Elena watching Max and Ruby: "Daddy, I think the name Sally-Swims-a-Lot is a funny name."
Me: "How about Sally-Poops-a-Lot?"
Elena: "How about Daddy-Idiot-a-Lot?"

February 06, 2011

Excerpt: "Simple Something Sweet"

Follow me or
I'll Follow you
Back to where ends meet
Back where I met you
Simple something sweet
Simple something new
Someday mayhap I'll be there
Another crossed path with you

February 05, 2011

Untitled, Continued...

Hours spent
Pages rent
Trying to piece
Together the words that just don't
Seem to be
Anything that would
Ever move you
Closer to
Me
I've never ever felt
So far
Beneath
The place of another
That I cared for
With whom I wanted
To be

February 04, 2011

Untitled, To Be Continued...

I know
She doesn't know
That I believe
That she could be
The absolute
The most incredible
Beautiful
Woman that I have
Ever known
Forever raise her up
Never praise her enough
For everything
Carve her name
In stone
As the all time
Love of my life
But she doesn't know
Oh Lord!
Just let...
Just let
That change...

February 02, 2011

Cruces, 20 years ago this month...

20 years ago, Danny Wilson and I, along with Chris Fouke, had the pleasure of writing a great many songs with Matt Arms in his upstairs bedroom.
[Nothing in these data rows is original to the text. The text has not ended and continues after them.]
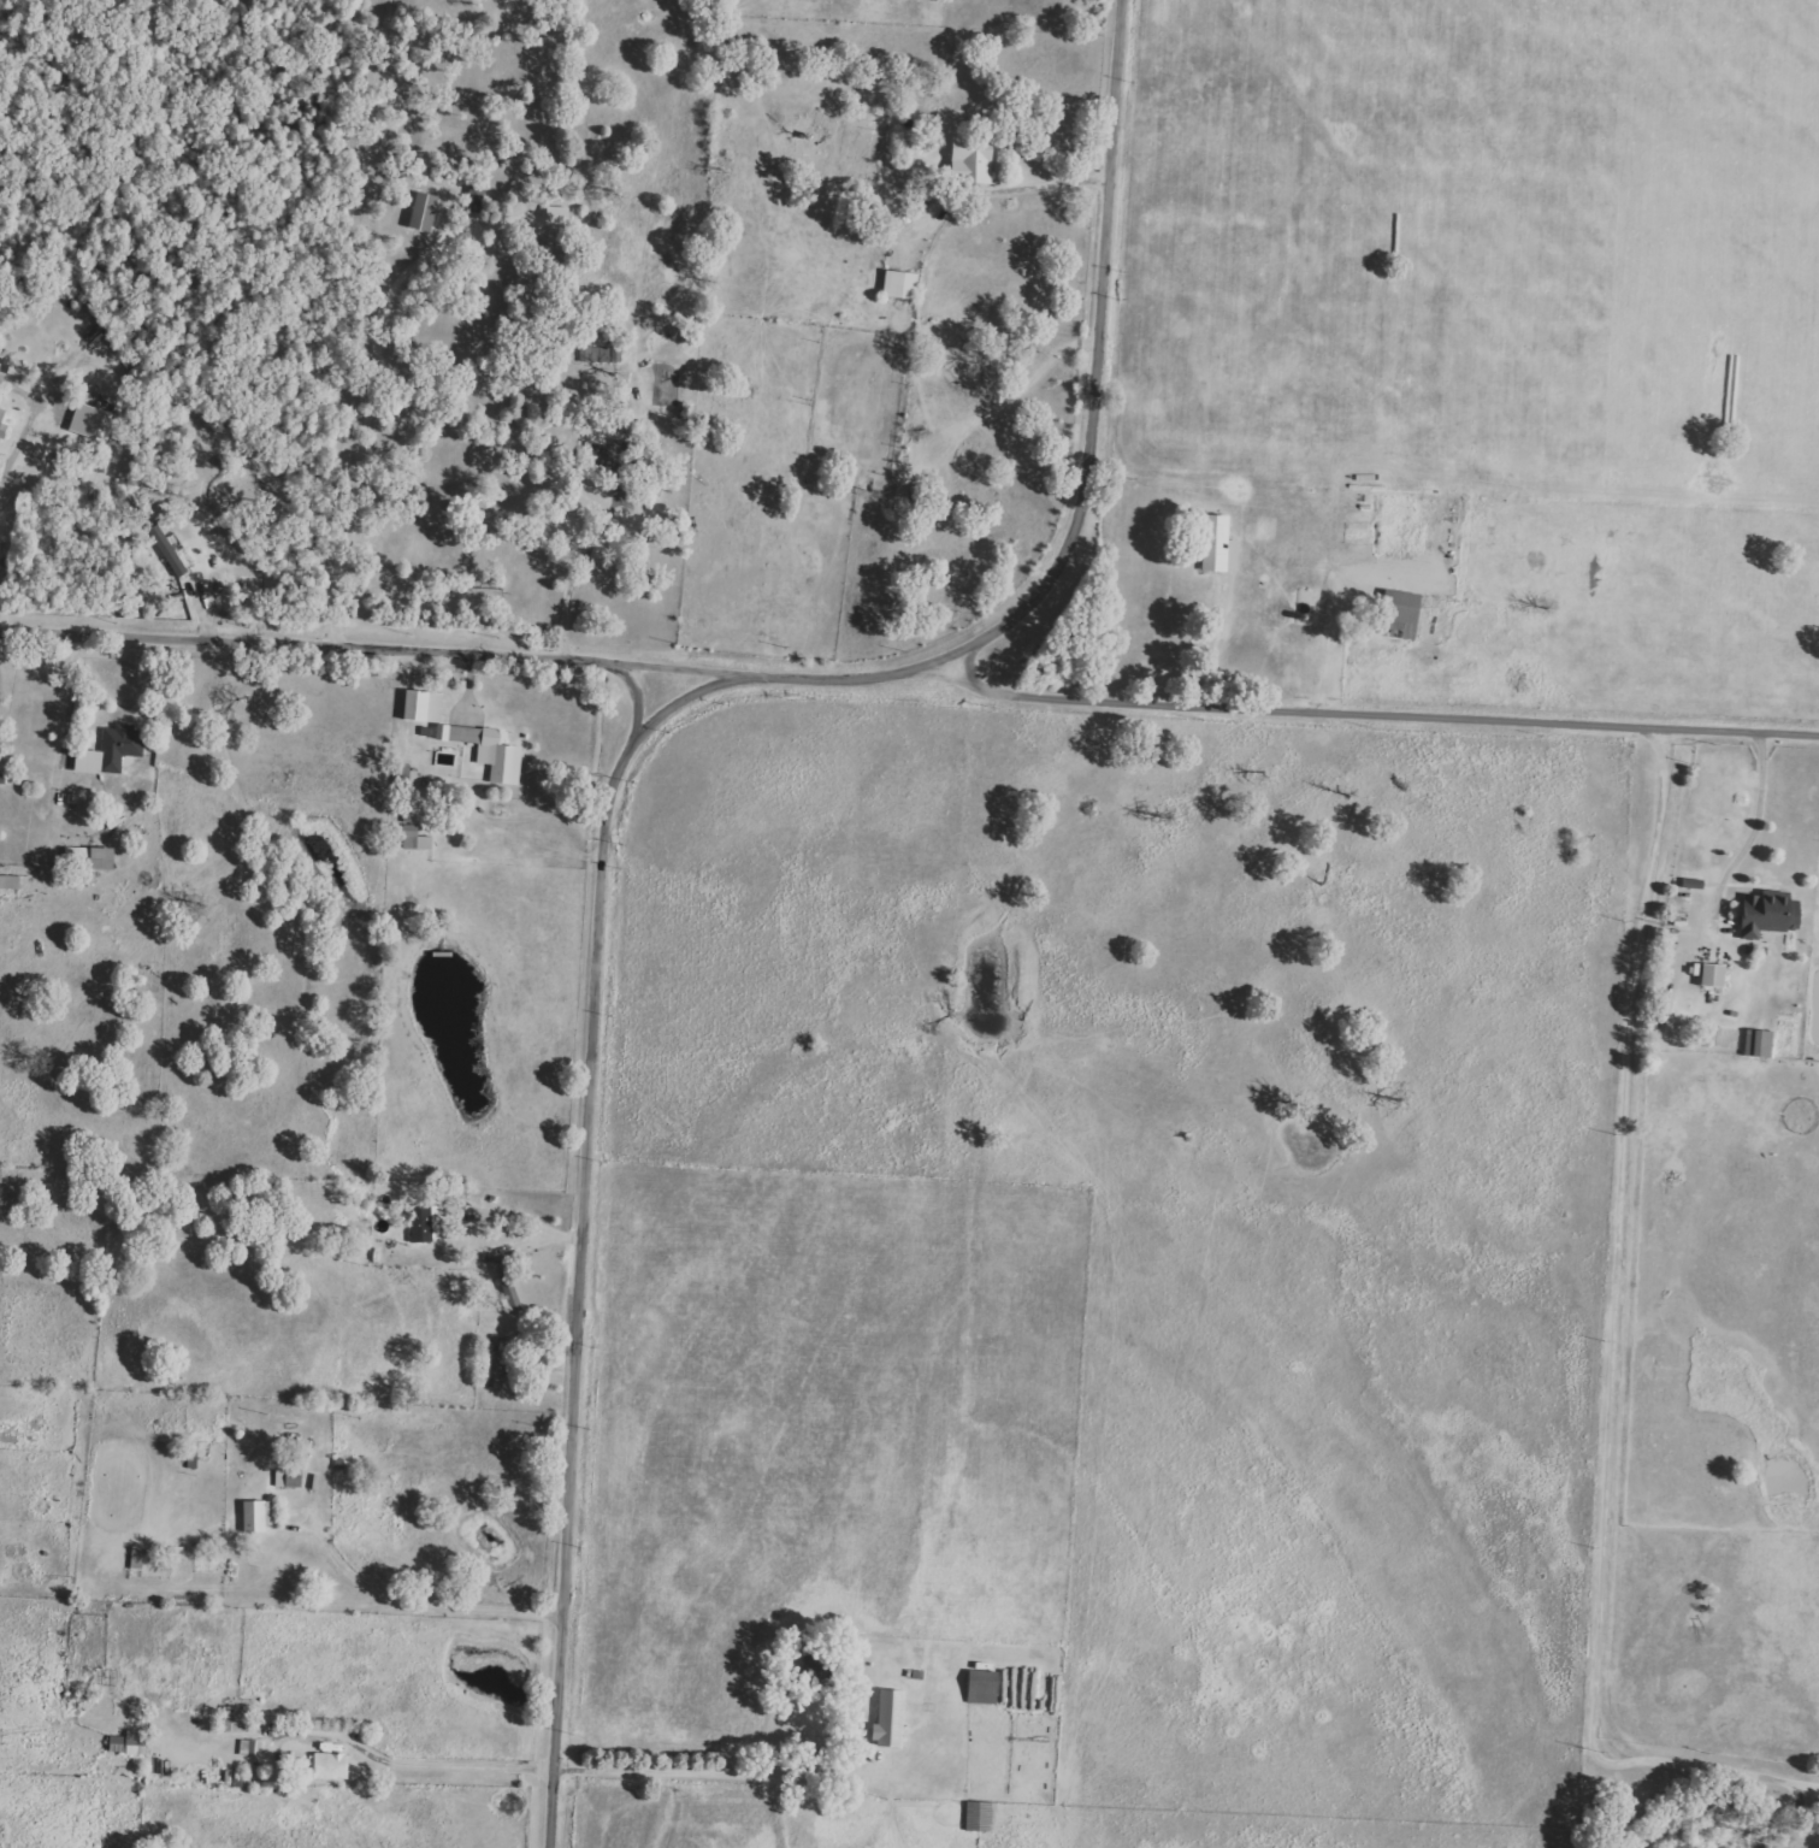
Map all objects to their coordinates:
building: (966, 157)
road: (1067, 177)
building: (472, 198)
building: (417, 212)
building: (895, 285)
building: (595, 355)
building: (3, 421)
building: (93, 422)
road: (16, 445)
road: (357, 456)
building: (1214, 543)
building: (168, 551)
road: (593, 561)
building: (1397, 610)
road: (1230, 642)
road: (354, 661)
building: (425, 706)
road: (1399, 716)
building: (488, 749)
building: (112, 750)
road: (660, 775)
road: (1763, 803)
building: (415, 838)
building: (78, 856)
building: (104, 858)
building: (10, 881)
building: (1763, 913)
building: (1708, 975)
building: (1755, 1042)
road: (529, 1221)
building: (422, 1224)
building: (507, 1285)
road: (1623, 1342)
building: (289, 1478)
building: (258, 1516)
road: (424, 1600)
building: (979, 1686)
building: (235, 1719)
building: (885, 1720)
building: (129, 1743)
building: (249, 1748)
road: (383, 1759)
building: (323, 1766)
road: (698, 1770)

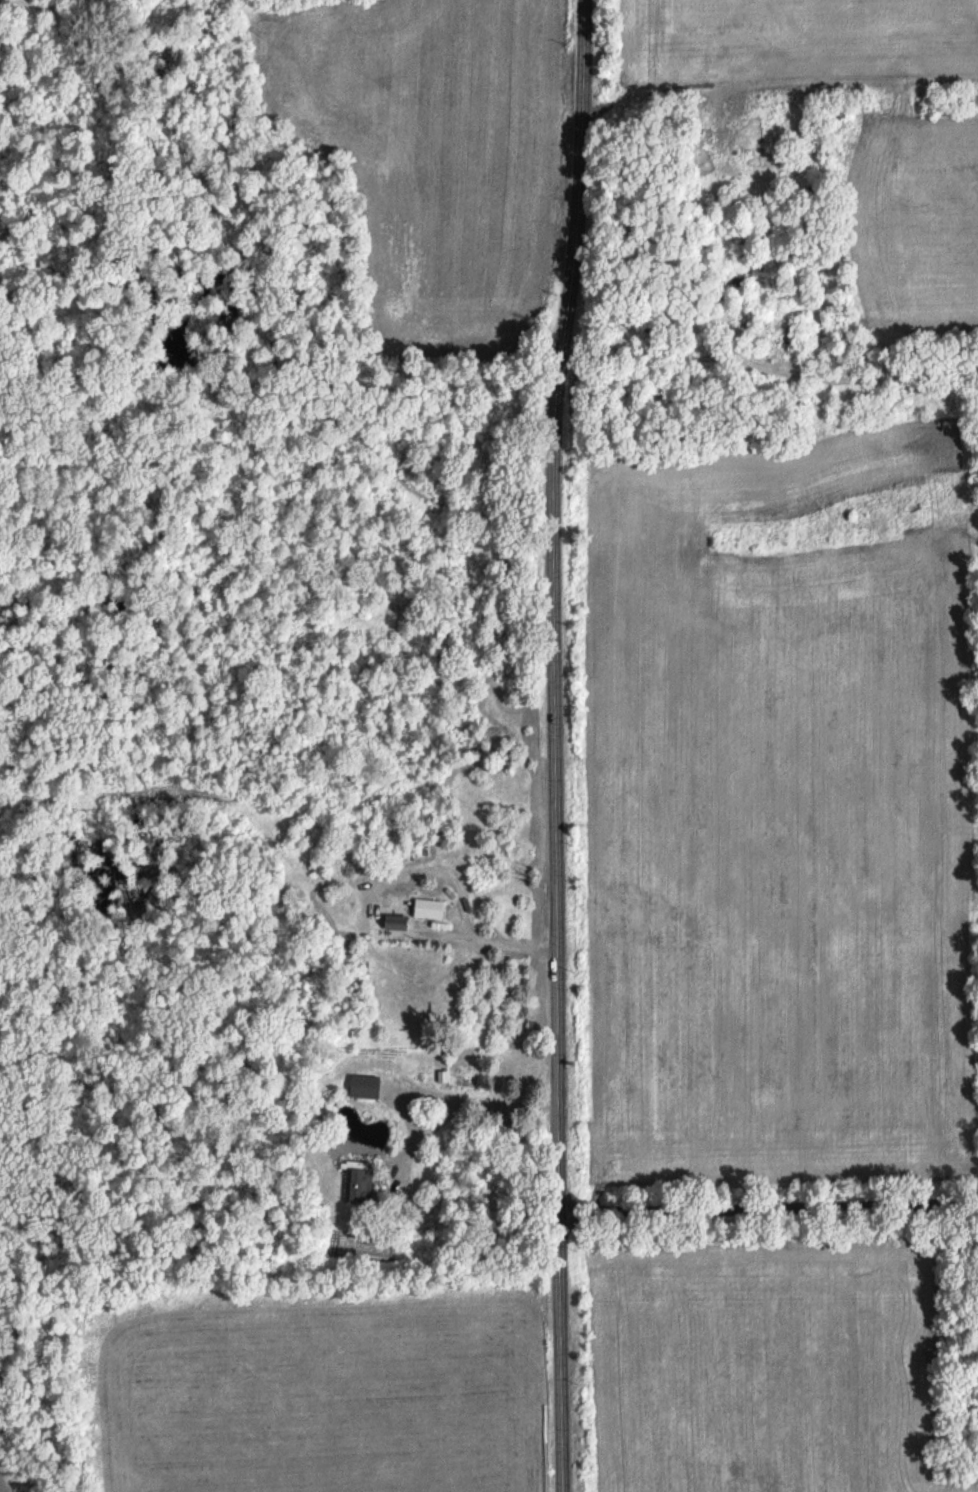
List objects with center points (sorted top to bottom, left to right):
road: (558, 745)
building: (431, 909)
building: (398, 924)
building: (360, 1084)
building: (353, 1181)
road: (768, 1212)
Fouke, Wilson, and I had been collaborating since the previous October, but had finally found the right drummer for our band with Matt. It was also in January 1991 that we named our band. Chris came to a rehearsal with several Latin words that he thought might work. We took a vote, and the name "Cruces" was chosen 3 to 1; I was the only opposed. How funny is that? In February we recorded a cassette for our friends by playing live to a boom box recorder. It was our first effort, and we gave away as many as we could afford. Now, twenty years later, my latest effort with my mates in Through Dint of Heavy Wishing is slightly more involved, but no more or less passionate. Cruces in '91 wanted to take over the world, and we had a lot of fun talking about it. We tried for twelve years, with many faces coming and going in the band, and with many stories to tell. Many of my friends from back then still support my musical endeavors, and you mean the world to me. You share in those put-aside, distant dreams of long ago, and I promise that I'll never stop writing music for all of us.